2. Sandler HM, McShan DL, Lichter AS: Potential improvement in the results of irradiation for prostate carcinoma using improved dose distribution. Int J Radiat Oncol Biol Phys 1991; 22: 361.

3. Hanks GE, Martz KL, Diamond JJ: The effect of dose on local control of prostate cancer. Int J Radiat Oncol Biol Phys 1988; 15: 1299.

4. Perez CA, Pilepich MV, Zivnuska F: Tumor control in definitive irradiation of localized carcinoma of the prostate. Int J Radiat Oncol Biol Phys 1986; 12: 523.

5. Meyer JL, Purdy JA (eds): 3-D Conformal Radiotherapy (Frontiers in Radiation Therapy and Oncolology, vol 29) Basel, Karger, 1996.

6. Soffen EM, Hanks G, Hunt MA, et al.: Conformal static field radiation therapy treatment of early prostate cancer versus non-conformal techniques: A reduction in acute morbidity. Int J Radiat Oncol Biol Phys 1992; 24: 485.

7. Pollack A, Zagars GK, Starkschall G, et al: Conventional vs. conformal radiotherapy for prostate cancer: Preliminary results of dosimetry and acute toxicity. Int J Radiat Oncol Biol Phys 1996; 34: 555.

8. Hanks G, Lee WR, Schultheiss TE: Clinical and biochemical evidence of control of prostate cancer at 5 years after external beam radiation. J Urol 1995; 154: 456.

9. Zelfefsky MJ, Leibel SA, Kutcher GJ, et al: The feasibility of dose escalation with three-dimensional conformal radiotherapy in patients with prostatic carcinoma. Cancer J Sci Am 1995; 1: 142.

Editorial comment

This article offers a useful introduction to three-dimensional conformal radiation therapy for the interested patient. As the authors note, it is not a detailed scientific review. 3DCRT is a form of therapy that is in a stage of rapid evolution as more radiation oncologists and radiation therapists are exposed to this technique. It is certain that the ability to maximize quality of outcome depends upon the experience and expertise of the radiotherapy team. Thus, patients may wish to consider this experience and expertise in deciding whether to seek 3DCRT at specific medical centers.

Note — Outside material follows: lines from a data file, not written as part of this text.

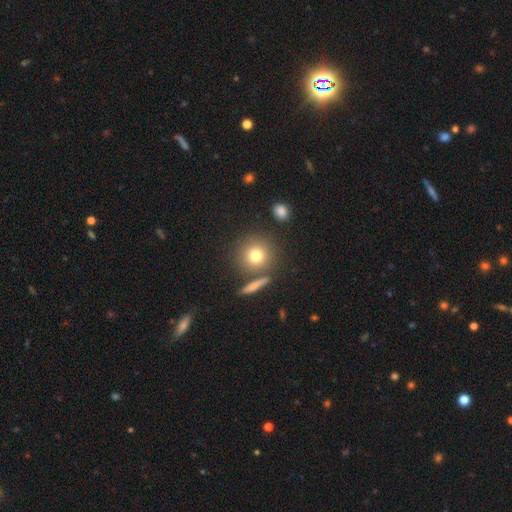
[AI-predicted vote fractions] Q: Smooth or featured?
A: smooth (75%); runner-up: featured or disk (13%)
Q: How rounded?
A: round (90%); runner-up: in between (8%)
Q: Merging?
A: none (76%); runner-up: merger (11%)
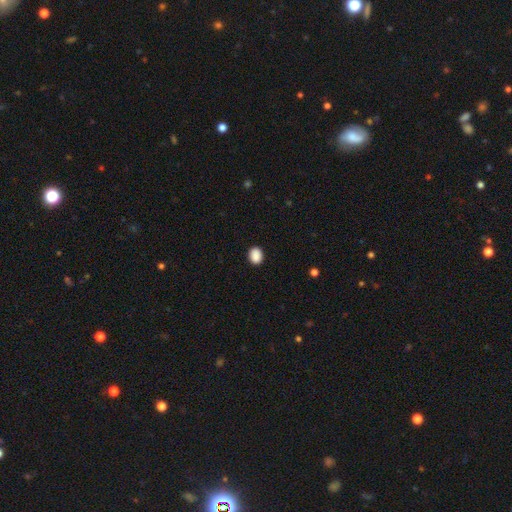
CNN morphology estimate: smooth-or-featured: smooth: 90% | star or artifact: 8% | featured or disk: 2%
  how-rounded: in between: 58% | round: 41% | cigar-shaped: 1%
  merging: none: 90% | minor disturbance: 7% | major disturbance: 2% | merger: 1%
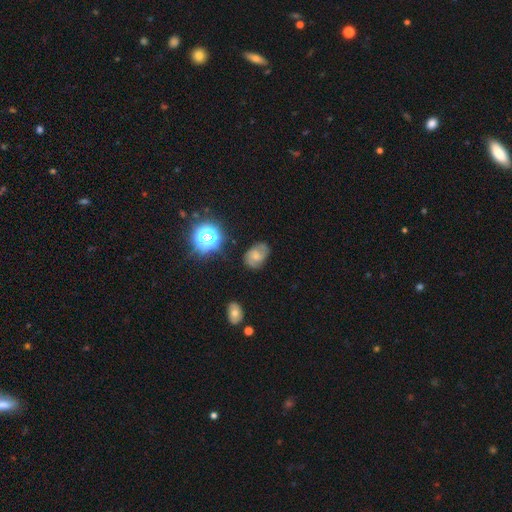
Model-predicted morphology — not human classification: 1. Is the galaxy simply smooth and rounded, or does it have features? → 48% featured or disk, 39% smooth, 14% star or artifact.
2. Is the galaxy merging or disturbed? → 70% none, 22% minor disturbance, 7% major disturbance, 2% merger.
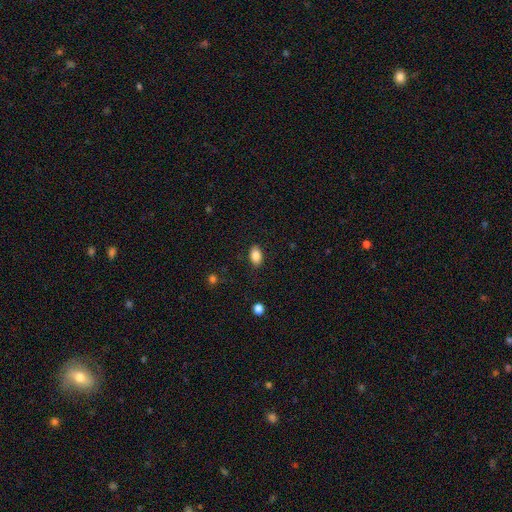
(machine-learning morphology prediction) Smooth or featured: smooth — 86% (star or artifact — 8%)
How rounded: in between — 90% (round — 9%)
Merging: none — 87% (minor disturbance — 10%)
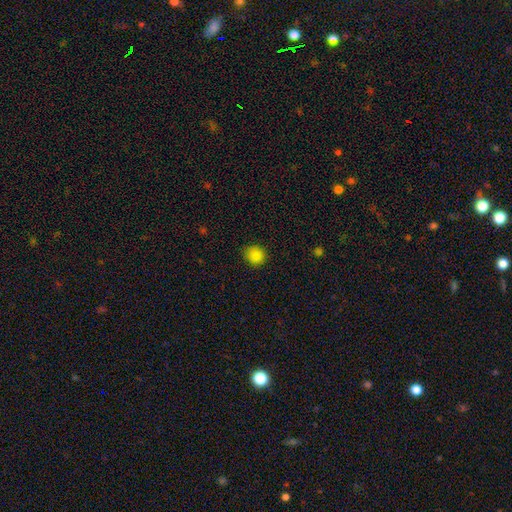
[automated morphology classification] Smooth or featured?
  - smooth: 85% *
  - star or artifact: 12%
  - featured or disk: 3%
How rounded?
  - round: 85% *
  - in between: 14%
  - cigar-shaped: 1%
Merging?
  - none: 85% *
  - minor disturbance: 11%
  - major disturbance: 3%
  - merger: 1%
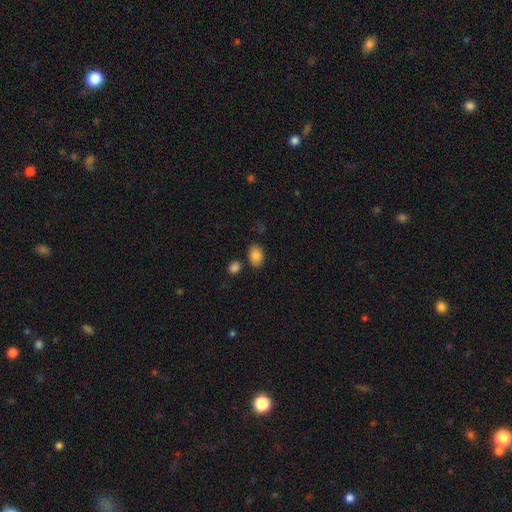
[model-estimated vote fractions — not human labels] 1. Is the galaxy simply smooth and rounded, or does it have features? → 84% smooth, 9% star or artifact, 8% featured or disk.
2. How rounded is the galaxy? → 81% in between, 18% round, 1% cigar-shaped.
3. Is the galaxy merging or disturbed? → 78% none, 13% minor disturbance, 7% merger, 3% major disturbance.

In the long term, The Prostate Cancer InfoLink expects 3DCRT to lead to lower levels of adverse reaction with better survival than has been the case in the past for prostate cancer patients undergoing radiation therapy. However, the ability of radiation therapy to cure prostate cancer is still dependent upon the ability to actually
kill all of the viable prostate cancer cells. Whether 3DCRT is actually able to significantly improve on this ability compared to conventional, standard radiotherapy is still an unanswered question.